Lilien-Trainer Florian Kohfeldt war wütend auf den Schiedsrichter.

Darmstadts Negativserie Eine Frage von Qualität und Nervenstärke

Stand: 09.02.2025 09:09 Uhr

Der SV Darmstadt 98 schlingert durch die 2. Bundesliga. Doch Trainer Kohfeldt versucht dem Negativlauf mit "Souveränität" entgegenzuwirken.

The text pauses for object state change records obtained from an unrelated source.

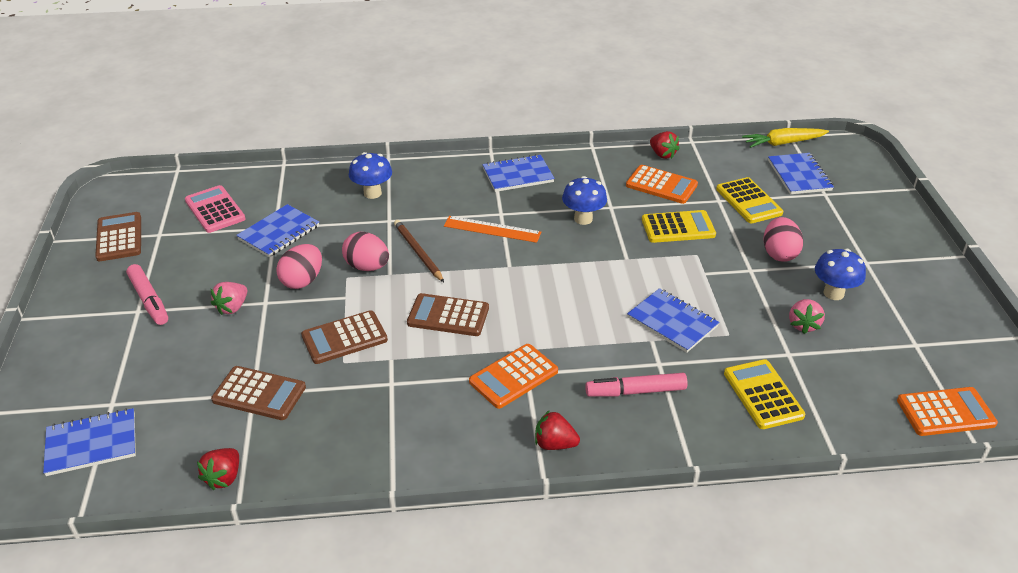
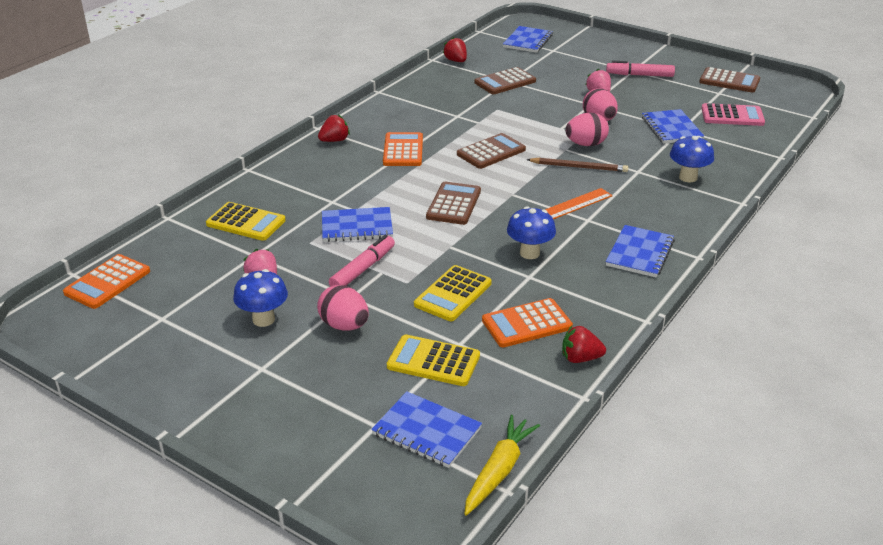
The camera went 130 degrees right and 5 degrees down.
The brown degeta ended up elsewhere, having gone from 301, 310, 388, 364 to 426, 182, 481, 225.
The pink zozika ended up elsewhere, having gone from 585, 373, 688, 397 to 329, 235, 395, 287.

Vier Spiele, drei Niederlagen, ein Punkt – und ein Trainerwechsel. Schon früh in der Hinrunde, Anfang September 2024, war der SV Darmstadt 98 am Tiefpunkt angelangt. Nichts ging mehr, die Last auf den Schultern der Spieler war riesig, der Trainer gab ihr schließlich pflichtbewusst nach. Torsten Lieberknecht ging, Florian Kohfeldt kam. Dessen Rückrundenbilanz liest sich aktuell wie folgt: vier Spiele, drei Niederlagen, ein Punkt, identisch also.

Nun steht der Darmstädter Trainer selbstverständlich nicht vor dem Rauswurf, auch freiwillig zurücktreten wird er nicht, die Parallelität der Ergebnisse aber ist auffällig. Wieder haben die südhessischen Zweitligafußballer einen miesen Start in eine Halbserie erwischt, wieder macht sich Verunsicherung breit. "Wir spielen nicht mehr so aus dem Gefühl heraus, sondern denken mehr nach", gab der Darmstädter Kapitän Clemens Riedel nach der samstäglichen 0:3-Niederlage gegen die SV Elversberg zu. Treffend analysiert.

Nervenstärke steht auf der Probe

Denn bemüht waren die Darmstädter, das war ihnen nicht abzusprechen, es fehlte jedoch vor allem an zwei wichtigen Dingen. Erstens: an Qualität (dazu gleich mehr). Zweitens: an Nervenstärke. Als die Partie nicht so lief, wie es sich die Lilien erhofft hatten, gerieten sie "in einen Negativstrudel" hinein, wie Riedel andeutete. Schon Einwurf-Entscheidungen oder simple Freistoßpfiffe trieben ihnen die Zornesröte ins Gesicht, es wurde diskutiert und gemeckert und gepöbelt, erstaunlich offensiv auch vorgetragen von Trainer Kohfeldt.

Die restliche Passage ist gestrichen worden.